Nickel alloy recycling simultaneously benefits the environment and the industry’s economy. Non-ferrous metals like nickel are recycled for their ability to sustain durability and value even after primary product use. The infrastructure surrounding the recycling of non-ferrous metals has been around for centuries, and while the technology has changed substantially – the final result remains largely the same.
Today, roughly 68% of nickel available from primary consumer product is recycled and begins a second life cycle, 15% finds its way into the carbon steel loop, while 17% ends up in landfills as metal goods and electronic waste. It is clear that recycling is an important part of nickel’s life cycle, while also contributing to the industry’s cyclical economy.
Today we’ll discuss the ways in which nickel alloy recycling contributes to sustaining a cyclical economy.
What are cyclical economies?
Cyclical economies are a relatively new phenomenon within the realm of contemporary economics. As its name suggests, cyclical economies are regenerative by design – where every aspect of a product's life is designed to reduce energy and waste. This is true even at the end of a product’s material life through the recycling process as it re-enters the economy. Cyclical economies are in contrast to traditional linear economies, whereby products are manufactured, used, and subsequently disposed of.

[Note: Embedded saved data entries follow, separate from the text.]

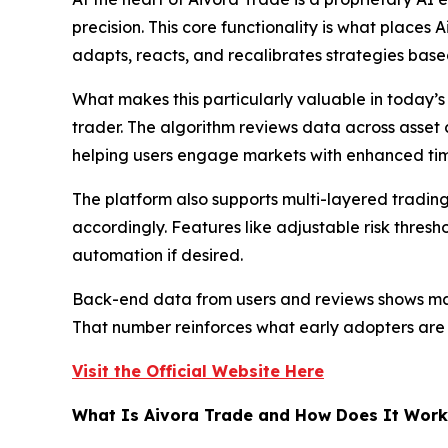
precision. This core functionality is what place
adapts, reacts, and recalibrates strategies based 
What makes this particularly valuable in today’s
trader. The algorithm reviews data across asset c
helping users engage markets with enhanced timi
The platform also supports multi-layered trading
accordingly. Features like adjustable risk thresh
automation if desired.
Back-end data from users and reviews shows many
That number reinforces what early adopters are a
Visit the Official Website Here
What Is Aivora Trade and How Does It Work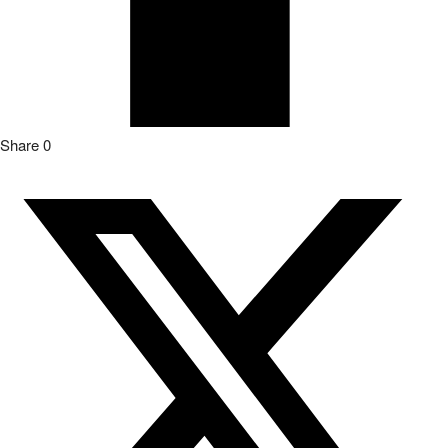
Share
0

What are the benefits of cyclical economies?
Cyclical economies effectively provide benefits for both the environment and industry’s economy. As products are designed for high-performance and planned re-use after primary consumer use – cyclical economies allow for economic benefits that stem from the recycling and re-processing infrastructure. Environmental benefits are realized in the reducing of the negative impact of waste and byproducts that end up in landfills.
How does nickel alloy recycling contribute to a cyclical economy?
There is no denying that recycling plays an integral role to global sustainability. Like many other non-ferrous metals, nickel is infinitely recyclable due to its ability to retain durability, strength, and anti-corrosive properties. Nickel alloy is highly valuable due to these properties, and incentivizes its recovery and reuse at the end of its product life cycle. The efficient recycling of nickel allows for the easy re-entering of the alloy to re-enter the economy at the end of its initial product life.